9.2. Transcription Factor Regulatory Network Analysis

Transcription Factor (TF) Regulatory Network Analysis in VST-DAVis employs the hdWGCNA package to construct and analyze TF regulatory networks based on VST-DAVis data. This feature allows users to identify gene modules and investigate TF-mediated regulation within clusters or predicted cell type labels.
  • Prerequisites:
    • Complete single or multiple sample analysis or subclustering analysis, including cell type prediction.
    • Analysis is performed one cluster at a time.
  • TF Regulatory Network Construction:
    • TF Binding Motif Information:
      • Human: EnsDb.Hsapiens.v86, BSgenome.Hsapiens.UCSC.hg38.
      • Mouse: EnsDb.Mmusculus.v79, BSgenome.Mmusculus.UCSC.mm10.

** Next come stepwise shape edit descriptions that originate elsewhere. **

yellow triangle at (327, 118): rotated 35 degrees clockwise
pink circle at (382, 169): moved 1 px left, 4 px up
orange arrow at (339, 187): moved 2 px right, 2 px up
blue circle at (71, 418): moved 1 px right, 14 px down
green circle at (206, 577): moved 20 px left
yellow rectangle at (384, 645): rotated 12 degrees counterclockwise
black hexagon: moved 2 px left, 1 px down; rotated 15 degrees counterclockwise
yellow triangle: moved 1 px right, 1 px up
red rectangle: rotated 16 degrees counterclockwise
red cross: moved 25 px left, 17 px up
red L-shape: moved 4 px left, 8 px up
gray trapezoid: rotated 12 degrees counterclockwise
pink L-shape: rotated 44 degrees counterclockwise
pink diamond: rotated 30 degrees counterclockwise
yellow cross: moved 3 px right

      • Motifs from the JASPAR 2020 database for multiple species.
    • Machine Learning Model:
      • XGBoost used to model TF regulation for each gene with:
      • max_depth : Maximum depth of a tree
      • eta : Step size shrinkage used in update to prevent overfitting
      • alpha: L1 regularization term on weights
    • TF Regulon Strategy:
      • Strategy A selects the top TFs for each gene by default
      • reg_thresh : Threshold for regulatory score)

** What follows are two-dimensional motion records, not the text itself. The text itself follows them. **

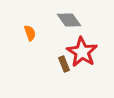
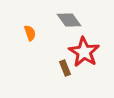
red star: moved 2 px right
brown rectangle: moved 1 px right, 4 px down
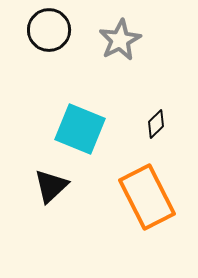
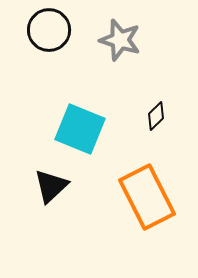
gray star: rotated 27 degrees counterclockwise
black diamond: moved 8 px up
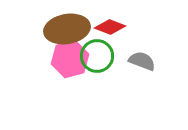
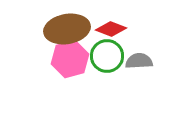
red diamond: moved 1 px right, 2 px down
green circle: moved 10 px right
gray semicircle: moved 3 px left; rotated 24 degrees counterclockwise
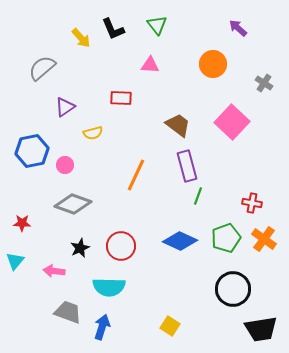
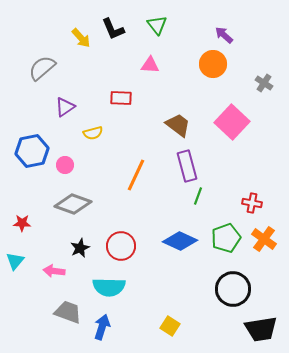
purple arrow: moved 14 px left, 7 px down
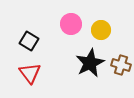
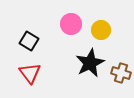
brown cross: moved 8 px down
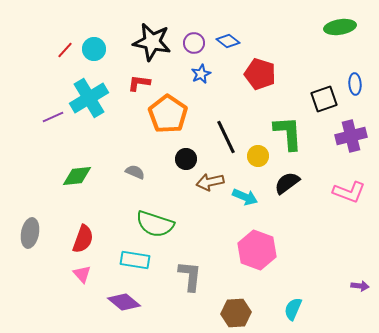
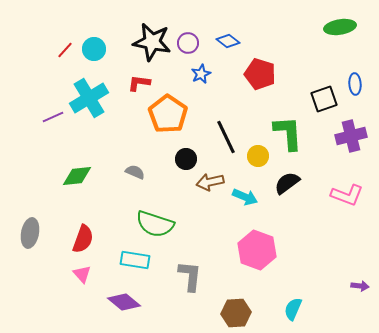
purple circle: moved 6 px left
pink L-shape: moved 2 px left, 3 px down
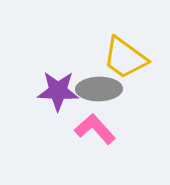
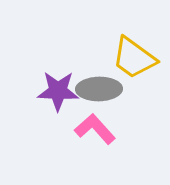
yellow trapezoid: moved 9 px right
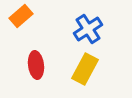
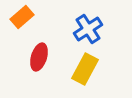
orange rectangle: moved 1 px right, 1 px down
red ellipse: moved 3 px right, 8 px up; rotated 24 degrees clockwise
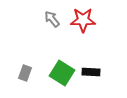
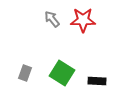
black rectangle: moved 6 px right, 9 px down
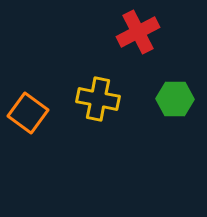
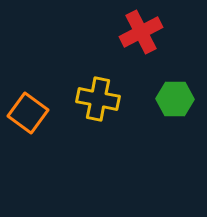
red cross: moved 3 px right
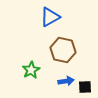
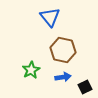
blue triangle: rotated 40 degrees counterclockwise
blue arrow: moved 3 px left, 4 px up
black square: rotated 24 degrees counterclockwise
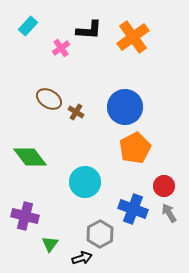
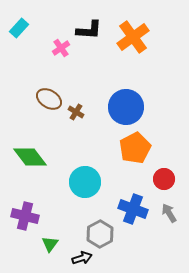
cyan rectangle: moved 9 px left, 2 px down
blue circle: moved 1 px right
red circle: moved 7 px up
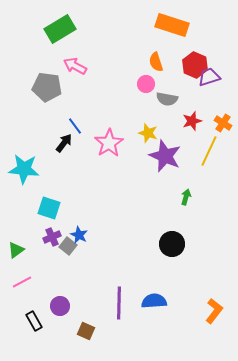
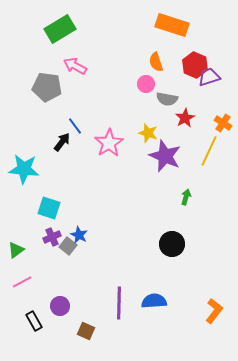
red star: moved 7 px left, 3 px up; rotated 12 degrees counterclockwise
black arrow: moved 2 px left, 1 px up
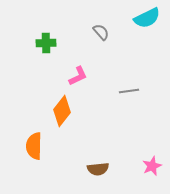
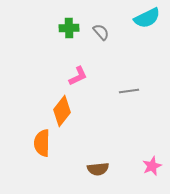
green cross: moved 23 px right, 15 px up
orange semicircle: moved 8 px right, 3 px up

      • n_tfs : The number of top TFs to keep for each gene
    • Regulon Expression Signatures:
      • Positive correlation: cor_thresh = 0.05. Threshold for TF-gene correlation for genes to be included in the positive regulon score
      • Negative correlation: cor_thresh = -0.05. threshold for TF-gene correlation for genes to be included in the negative regulon score
  • Execution:
    • Click Transcription factor analysis button to start the analysis (Fig. 9.2.1a).
  • Output and Visualization:
    • Module Regulatory Network Plots: Positive, negative, and combined regulatory network plots. Visualize TF-to-target relationships categorized by regulatory effects (Fig. 9.2.1b-e).

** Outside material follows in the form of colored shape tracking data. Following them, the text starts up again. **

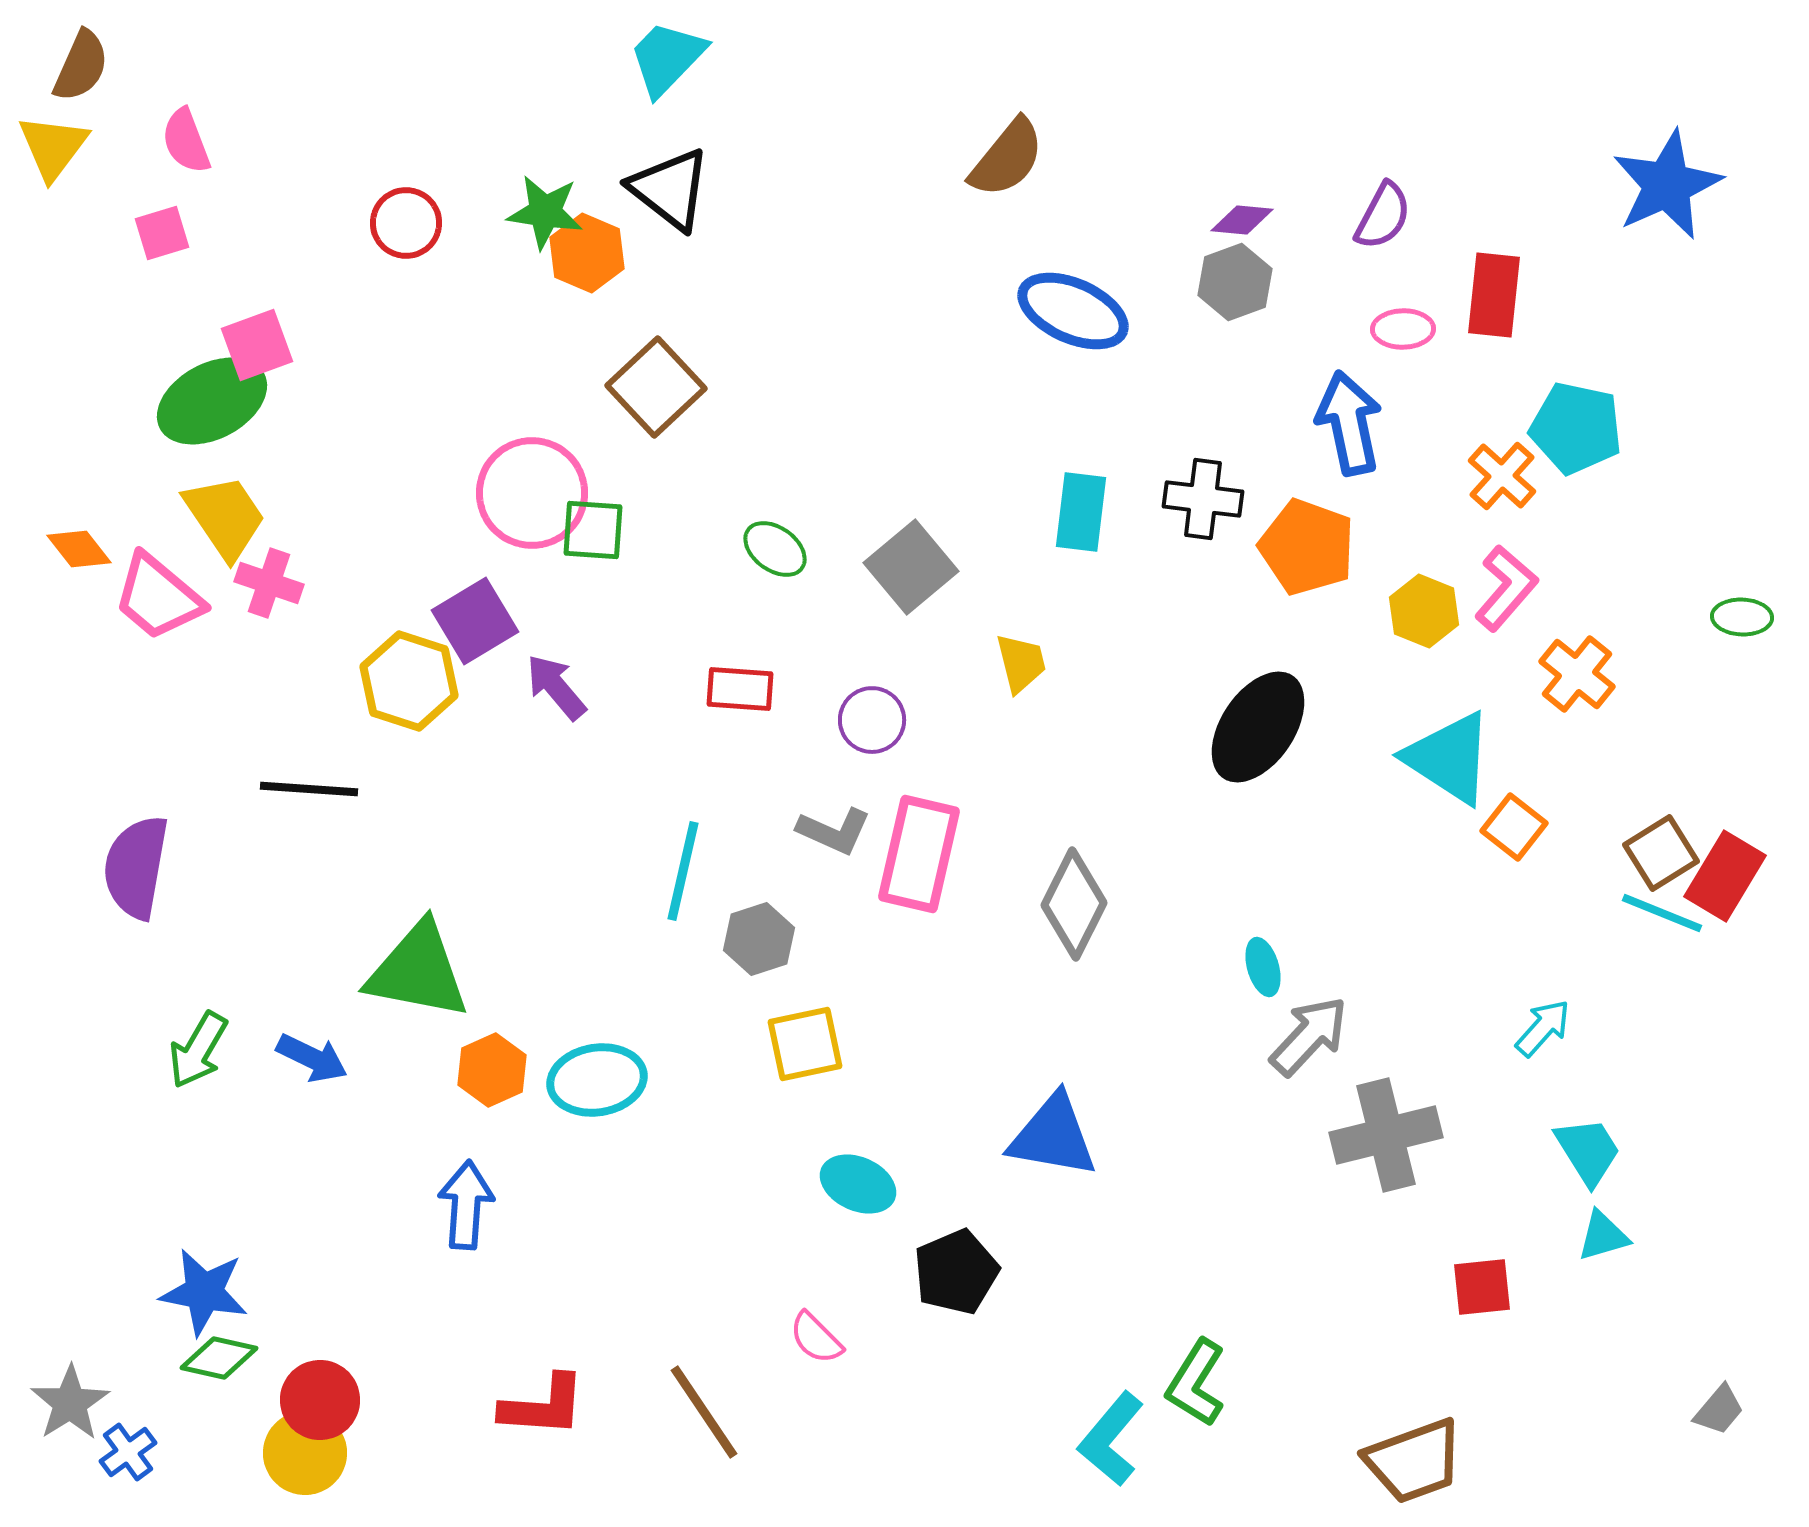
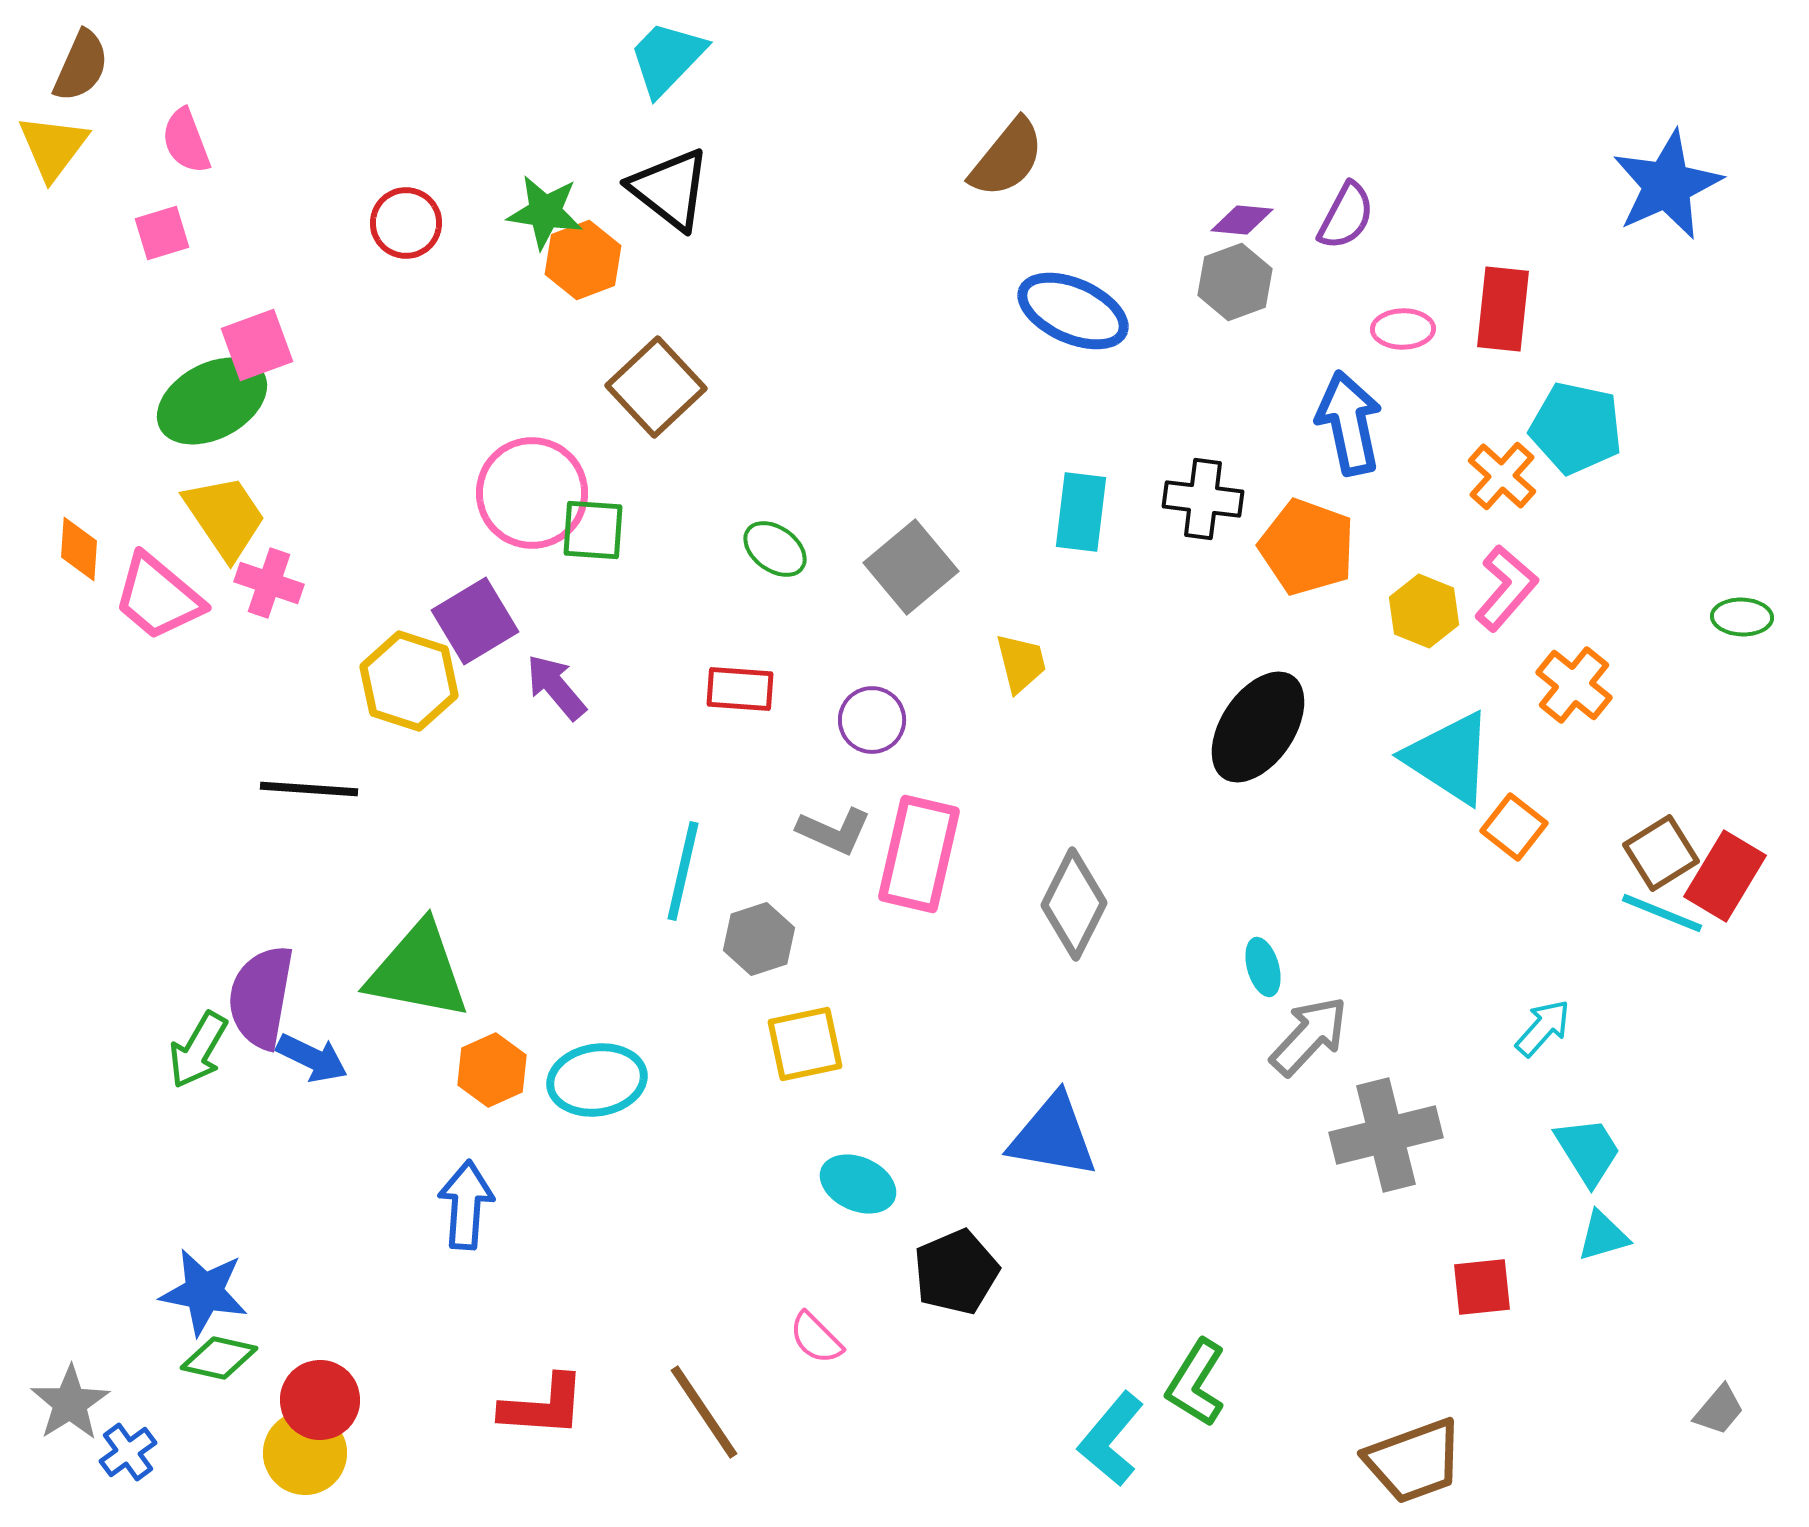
purple semicircle at (1383, 216): moved 37 px left
orange hexagon at (587, 253): moved 4 px left, 7 px down; rotated 16 degrees clockwise
red rectangle at (1494, 295): moved 9 px right, 14 px down
orange diamond at (79, 549): rotated 42 degrees clockwise
orange cross at (1577, 674): moved 3 px left, 11 px down
purple semicircle at (136, 867): moved 125 px right, 130 px down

    • Regulated Scores Table: Comprehensive list of TFs and their downstream targets (Fig. 9.2.1f).
  • TF-Specific Visualizations:
    Unravel regulatory mechanisms governing gene expression in cellular contexts. Identify key transcription factors and their target genes for hypothesis generation and validation. Explore positive and negative regulatory effects within gene modules.
    • Select a TF from a dropdown menu to generate specific plots: (Fig. 9.2.2a)
  • Outputs:
    • UMAP Plots: Spatial distribution of the TF (Fig. 9.2.2b).
    • Bar Plots: Contribution of the TF across modules (Fig. 9.2.2c).
    • Network Plots: Positive, negative, and combined networks, with primary, secondary and tertiary targets (Fig. 9.2.2d-f).
This functionality provides a comprehensive view of transcriptional regulation in VST-DAVis data, enabling detailed exploration of TF-driven cellular processes.